» **Yapılacak İşler**:
1. Kaynak metinde "1.3.1.2. Mali Saydamlık" ile başlayıp "konusunda çalışmalar yoğunlaşmıştır." ifadesine kadar devam eden bölümü aynen aktarınız.
2. Kaynak metinde geçen bütün yılları, metindeki sıralarıyla listeleyiniz.
3. Kaynak metne göre aşağıdaki soruları yanıtlayınız.
(a) Mevcut bütçe sistemi, hangi yıldan sonra yaşanan dönüşümleri kavrayacak bir yapılandırmaya geçememiştir?
(b) 1997'deki finansal kriz hangi bölgede yaşanmıştır?
(c) Piyasalarda neyin olmaması krizin nedenlerinden biri olarak gösterilmiştir?
### Kaynak Metin ###
Mevcut bütçe sistemimizin bugünkü işleyiş yapısı, 1980’den sonra yaşanan ekonomik ve siyasi dönüşümleri kavrayacak bir yapılandırmaya geçememesinin olumsuz sonuçlarını işleyişe somut bir şekilde yansıtmaktadır. Bu dönem süresince uygulanan

pragmatik kamu mali politikalarda bütçe sistemini daha karmaşık ve bilgi üretmeyen bir yapıya dönüştürmüştür.

1.3.1.2. Mali Saydamlık

Doğu Asya’da 1997’de yılında yaşanan finansal krizin tartışılması sürecinde geliştirilen yaklaşımlardan biri de ekonomide yaşanan gelişmelerin ve mevcut yapının resmini verecek olan bilginin üretilmesinde karşılaşılan problemlerdi. Bu anlamda piyasalarda yeterli açıklığın ve şeffaflığın olmaması krizin nedenlerinden birisi olarak gösterilmiştir (Polat, 2006: 41). Sadece Asya ekonomilerinde değil, diğer ülke ekonomilerinin resmi bütçe hesaplarının da ekonomilerin gerçek durumlarından daha sağlam bir görünüm sergiledikleri gözlenmiştir. Buradan hareketle başta uluslararası örgütler olmak üzere, dünyada doğru bilginin üretilmesi ve yayınlanmasını sağlamak üzere mali saydamlık konusunda çalışmalar yoğunlaşmıştır.
### Sağlanan Bilgiler ###
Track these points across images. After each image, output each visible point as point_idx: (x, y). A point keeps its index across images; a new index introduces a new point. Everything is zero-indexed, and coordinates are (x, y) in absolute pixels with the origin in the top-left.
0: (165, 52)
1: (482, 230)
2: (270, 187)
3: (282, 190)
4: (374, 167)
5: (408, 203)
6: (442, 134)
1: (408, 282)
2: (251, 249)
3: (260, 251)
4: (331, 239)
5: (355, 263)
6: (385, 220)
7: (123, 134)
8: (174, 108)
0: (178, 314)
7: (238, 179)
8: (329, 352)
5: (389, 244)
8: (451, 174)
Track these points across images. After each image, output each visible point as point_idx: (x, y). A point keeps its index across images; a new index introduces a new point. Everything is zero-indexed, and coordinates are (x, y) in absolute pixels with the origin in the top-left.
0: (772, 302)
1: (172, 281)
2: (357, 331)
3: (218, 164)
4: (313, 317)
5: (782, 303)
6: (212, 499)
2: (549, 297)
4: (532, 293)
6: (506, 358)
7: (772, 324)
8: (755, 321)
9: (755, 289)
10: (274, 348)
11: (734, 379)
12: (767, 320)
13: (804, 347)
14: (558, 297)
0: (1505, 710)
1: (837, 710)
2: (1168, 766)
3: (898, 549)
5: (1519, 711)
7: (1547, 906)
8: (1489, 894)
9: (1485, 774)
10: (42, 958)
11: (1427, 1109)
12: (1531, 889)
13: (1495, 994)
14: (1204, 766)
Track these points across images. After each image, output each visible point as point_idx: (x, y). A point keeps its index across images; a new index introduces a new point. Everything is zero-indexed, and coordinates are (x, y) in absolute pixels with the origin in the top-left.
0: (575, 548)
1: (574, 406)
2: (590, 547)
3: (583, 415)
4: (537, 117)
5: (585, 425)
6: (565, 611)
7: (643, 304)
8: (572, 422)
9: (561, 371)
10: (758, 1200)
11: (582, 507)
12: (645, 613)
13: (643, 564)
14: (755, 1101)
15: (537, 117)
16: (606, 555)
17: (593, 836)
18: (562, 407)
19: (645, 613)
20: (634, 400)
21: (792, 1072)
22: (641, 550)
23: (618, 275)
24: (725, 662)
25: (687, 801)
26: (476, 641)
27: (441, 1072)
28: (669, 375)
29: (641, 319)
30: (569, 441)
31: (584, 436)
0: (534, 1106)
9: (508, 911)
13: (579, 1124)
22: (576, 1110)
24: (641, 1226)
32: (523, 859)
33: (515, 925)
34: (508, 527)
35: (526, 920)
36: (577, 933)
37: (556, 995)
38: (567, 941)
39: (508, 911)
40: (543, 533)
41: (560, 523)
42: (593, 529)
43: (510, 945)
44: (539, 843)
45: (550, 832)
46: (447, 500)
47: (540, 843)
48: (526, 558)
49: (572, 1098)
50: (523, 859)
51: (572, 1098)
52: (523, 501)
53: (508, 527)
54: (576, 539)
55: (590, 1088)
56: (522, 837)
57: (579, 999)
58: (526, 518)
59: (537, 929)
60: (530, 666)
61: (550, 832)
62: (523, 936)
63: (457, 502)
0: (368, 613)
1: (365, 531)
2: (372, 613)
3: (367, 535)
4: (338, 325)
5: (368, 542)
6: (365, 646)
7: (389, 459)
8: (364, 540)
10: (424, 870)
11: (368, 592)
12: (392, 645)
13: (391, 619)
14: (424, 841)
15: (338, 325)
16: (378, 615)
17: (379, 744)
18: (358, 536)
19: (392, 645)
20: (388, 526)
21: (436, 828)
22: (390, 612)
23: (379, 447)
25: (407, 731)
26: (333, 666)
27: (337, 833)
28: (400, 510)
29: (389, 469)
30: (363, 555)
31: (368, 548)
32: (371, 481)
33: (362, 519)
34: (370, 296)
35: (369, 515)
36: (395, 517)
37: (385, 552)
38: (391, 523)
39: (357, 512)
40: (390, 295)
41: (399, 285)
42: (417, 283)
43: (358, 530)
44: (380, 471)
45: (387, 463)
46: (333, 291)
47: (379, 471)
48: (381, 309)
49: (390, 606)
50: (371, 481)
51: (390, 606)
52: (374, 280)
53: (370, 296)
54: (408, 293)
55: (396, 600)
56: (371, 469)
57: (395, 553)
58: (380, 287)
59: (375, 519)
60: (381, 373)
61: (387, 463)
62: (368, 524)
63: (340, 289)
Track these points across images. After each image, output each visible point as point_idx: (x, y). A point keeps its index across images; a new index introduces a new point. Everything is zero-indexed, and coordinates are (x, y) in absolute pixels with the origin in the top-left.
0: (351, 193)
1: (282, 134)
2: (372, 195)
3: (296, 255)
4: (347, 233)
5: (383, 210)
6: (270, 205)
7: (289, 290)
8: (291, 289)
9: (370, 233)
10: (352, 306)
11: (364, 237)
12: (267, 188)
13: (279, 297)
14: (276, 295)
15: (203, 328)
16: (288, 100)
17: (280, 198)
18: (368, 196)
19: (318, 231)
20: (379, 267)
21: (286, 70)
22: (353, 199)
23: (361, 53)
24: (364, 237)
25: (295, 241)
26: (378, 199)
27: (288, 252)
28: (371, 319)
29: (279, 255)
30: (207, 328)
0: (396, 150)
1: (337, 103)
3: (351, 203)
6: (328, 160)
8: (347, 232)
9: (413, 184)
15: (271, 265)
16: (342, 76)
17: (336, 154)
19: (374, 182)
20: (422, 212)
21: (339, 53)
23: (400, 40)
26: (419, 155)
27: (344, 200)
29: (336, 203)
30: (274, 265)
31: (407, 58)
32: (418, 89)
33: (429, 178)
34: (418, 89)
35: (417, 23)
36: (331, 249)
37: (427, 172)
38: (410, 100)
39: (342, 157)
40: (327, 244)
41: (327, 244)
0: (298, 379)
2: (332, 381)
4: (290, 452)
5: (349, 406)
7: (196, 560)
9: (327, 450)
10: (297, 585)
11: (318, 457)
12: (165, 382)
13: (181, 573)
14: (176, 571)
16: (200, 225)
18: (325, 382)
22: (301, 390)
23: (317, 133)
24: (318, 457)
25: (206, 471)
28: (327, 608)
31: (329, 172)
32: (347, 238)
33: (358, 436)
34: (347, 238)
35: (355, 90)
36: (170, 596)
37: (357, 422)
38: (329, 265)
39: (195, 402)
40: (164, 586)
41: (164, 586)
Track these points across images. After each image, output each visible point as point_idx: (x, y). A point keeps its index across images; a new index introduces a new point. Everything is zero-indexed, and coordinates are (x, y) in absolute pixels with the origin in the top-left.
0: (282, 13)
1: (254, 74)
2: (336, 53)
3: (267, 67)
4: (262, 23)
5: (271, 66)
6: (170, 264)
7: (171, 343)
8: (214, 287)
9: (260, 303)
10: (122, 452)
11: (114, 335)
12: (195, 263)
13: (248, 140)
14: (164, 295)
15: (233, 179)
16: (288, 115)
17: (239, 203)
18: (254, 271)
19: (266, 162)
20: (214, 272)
###
» **Nihai Sonuçlar**:
1.
1.3.1.2. Mali Saydamlık

Doğu Asya’da 1997’de yılında yaşanan finansal krizin tartışılması sürecinde geliştirilen yaklaşımlardan biri de ekonomide yaşanan gelişmelerin ve mevcut yapının resmini verecek olan bilginin üretilmesinde karşılaşılan problemlerdi. Bu anlamda piyasalarda yeterli açıklığın ve şeffaflığın olmaması krizin nedenlerinden birisi olarak gösterilmiştir (Polat, 2006: 41). Sadece Asya ekonomilerinde değil, diğer ülke ekonomilerinin resmi bütçe hesaplarının da ekonomilerin gerçek durumlarından daha sağlam bir görünüm sergiledikleri gözlenmiştir. Buradan hareketle başta uluslararası örgütler olmak üzere, dünyada doğru bilginin üretilmesi ve yayınlanmasını sağlamak üzere mali saydamlık konusunda çalışmalar yoğunlaşmıştır.

2.
1980
1997
2006

3.
(a) 1980
(b) Doğu Asya
(c) Yeterli açıklığın ve şeffaflığın olmaması